* **THE EXERCISE**: Write the next part of the mortgage stress test Q&A, picking up right after its final line.

* **SELECTED TEXT**:
-----

The stress test applies when switching lenders at renewal, increasing the loan amount, or refinancing. If you renew with your existing lender at same or lower balance, the stress test typically does not apply — this is why some borrowers stay with their current lender.
Does it apply to insured and uninsured mortgages differently?
For insured mortgages: higher of Bank of Canada conventional 5-year rate or contract + 2.00%, with 25-year amortization cap. For uninsured: same formula per OSFI B-20, but 30-year amortization allowed. In practice, qualifying rates are similar.
What if I have a variable-rate mortgage?
For variable rates, stress test uses higher of 5.25% or contract + 2.00%. Since variable rates are often lower than fixed, the 5.25% floor is commonly binding. The test ensures you can afford payments if rates rise — exactly the scenario variable-rate borrowers face.
Can I avoid the stress test?

-----

* **Stored entries**:
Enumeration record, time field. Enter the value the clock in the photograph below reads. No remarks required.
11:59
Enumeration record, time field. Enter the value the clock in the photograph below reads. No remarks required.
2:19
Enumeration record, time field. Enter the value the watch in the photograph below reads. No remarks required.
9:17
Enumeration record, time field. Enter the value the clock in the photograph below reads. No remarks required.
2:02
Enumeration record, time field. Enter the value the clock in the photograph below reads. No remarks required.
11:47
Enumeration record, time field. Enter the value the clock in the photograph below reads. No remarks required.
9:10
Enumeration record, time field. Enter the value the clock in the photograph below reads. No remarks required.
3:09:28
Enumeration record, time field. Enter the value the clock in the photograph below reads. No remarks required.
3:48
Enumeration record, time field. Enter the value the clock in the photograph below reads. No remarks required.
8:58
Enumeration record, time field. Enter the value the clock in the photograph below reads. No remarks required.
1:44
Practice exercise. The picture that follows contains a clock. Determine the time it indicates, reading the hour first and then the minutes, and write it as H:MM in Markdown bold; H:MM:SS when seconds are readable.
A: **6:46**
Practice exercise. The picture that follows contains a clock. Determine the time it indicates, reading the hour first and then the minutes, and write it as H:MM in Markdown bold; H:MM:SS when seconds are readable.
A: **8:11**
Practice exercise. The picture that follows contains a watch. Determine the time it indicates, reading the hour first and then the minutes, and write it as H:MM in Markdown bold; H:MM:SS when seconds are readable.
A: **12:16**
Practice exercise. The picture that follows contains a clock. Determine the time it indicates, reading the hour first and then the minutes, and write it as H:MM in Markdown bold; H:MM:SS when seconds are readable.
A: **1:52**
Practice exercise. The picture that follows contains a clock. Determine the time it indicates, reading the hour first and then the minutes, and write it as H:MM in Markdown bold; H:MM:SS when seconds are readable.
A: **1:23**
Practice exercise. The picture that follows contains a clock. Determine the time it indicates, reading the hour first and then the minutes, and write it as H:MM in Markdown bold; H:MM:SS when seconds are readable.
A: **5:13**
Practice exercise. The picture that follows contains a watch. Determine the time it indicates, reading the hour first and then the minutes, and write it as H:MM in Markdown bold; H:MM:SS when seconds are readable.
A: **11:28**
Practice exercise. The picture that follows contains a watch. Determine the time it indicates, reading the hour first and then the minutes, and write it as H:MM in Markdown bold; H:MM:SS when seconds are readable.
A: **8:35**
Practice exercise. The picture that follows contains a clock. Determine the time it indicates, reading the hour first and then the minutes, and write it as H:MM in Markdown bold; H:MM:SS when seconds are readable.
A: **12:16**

-----

* **WRITTEN RESPONSE**:
For federally regulated lenders, the stress test is mandatory. Some provincially regulated credit unions and private lenders may have different rules, but their rates typically reflect the additional risk. Avoiding the stress test through an unregulated lender can expose you to payment shock if rates rise.
How is the stress test different from GDS/TDS?
The GDS/TDS test checks ratios at your contract rate. The stress test is an additional layer: checks whether you would still pass at a higher qualifying rate. You must pass BOTH. If either fails, your max mortgage is reduced. The calculator applies both simultaneously.